The FAA Letter did not express a definitive agency position. Purported final orders that comment only "briefly and tentatively" upon a subject but do not "initiate an agency process" nor "specify the exact form" that subsequent action must take do not constitute definitive statements. See Air California v. U.S. Dep't of Transp., 654 F.2d 616, 620-21 (9th Cir. 1981). The FAA Letter does not make a definitive statement of the agency's position. It comments briefly upon an earlier statement made by the City, and it does so to the effect that the agency position remains what it was.
The most the FAA Letter does is disavow the City's interpretation of earlier statements an FAA employee made in a public forum.

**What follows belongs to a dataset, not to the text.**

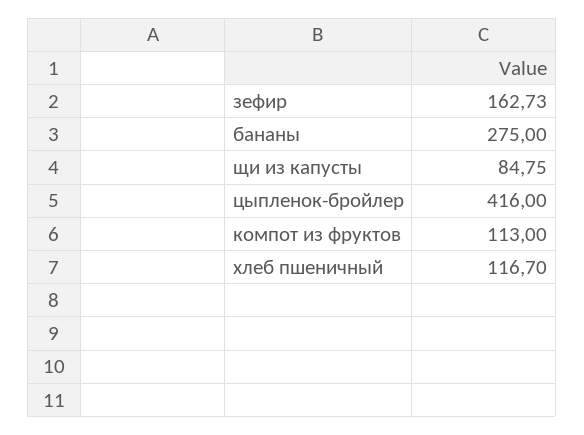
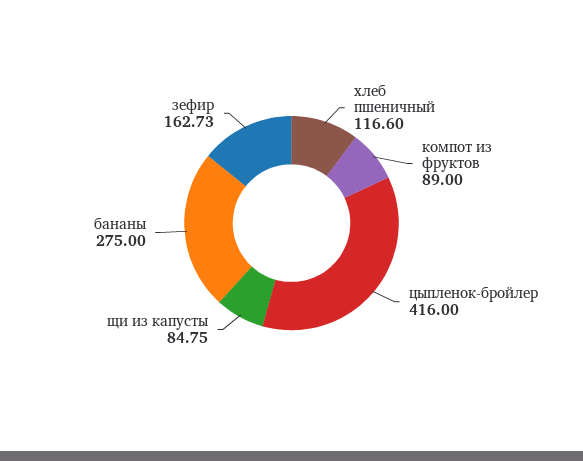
компот из фруктов: 113 -> 89
хлеб пшеничный: 116.7 -> 116.6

An agency's statement disputing an interested party's interpretation of an earlier agency statement is not the type of definitive statement of policy MacLean requires. See, e.g., MacLean, 543 F.3d at 1149 (finding a definitive statement in an agency document determining the protected legal status of a contested message); Gilmore, 435 F.3d at 1131-33 (finding a definitive statement in an agency directive laying out a detailed security policy and how it should be implemented).
Direct and immediate effect.
The FAA Letter produced no direct and immediate effect. This conclusion follows from the second factor. The FAA Letter announced no new agency position that could have caused a change from the status quo. According to the FAA, air traffic controllers, before, during, and after the FAA Letter have followed the same procedure at the airport: they issue directions to pilots based on factors such as temperature and air traffic volume to keep flight paths separate. The FAA Letter had no bearing on this procedure other than to reaffirm it, so it "left the world just as it found it." Indep. Equip. Dealers Ass'n v. EPA, 372 F.3d 420, 428 (D.C. Cir. 2004). "The Letter neither announced a new interpretation of the regulations nor effected a change in the regulations themselves." Id. at 427.
Immediate compliance.
Finally, from the foregoing it follows that the FAA Letter did not "envision[] immediate compliance" with its terms. MacLean, 543 F.3d at 1149 (citation omitted). The Letter contains no terms with which the FAA could have envisioned compliance.
In sum, we hold that the FAA Letter we are asked to review is not a final order, so we lack jurisdiction to review it. We cannot and do not decide whether the City could have raised its concerns about the current flight patterns around the Airport in a different manner that would have resulted in jurisdiction in this court or a district court to review those patterns. PETITION DENIED.
[*] This disposition is not appropriate for publication and is not precedent except as provided by Ninth Circuit Rule 36-3.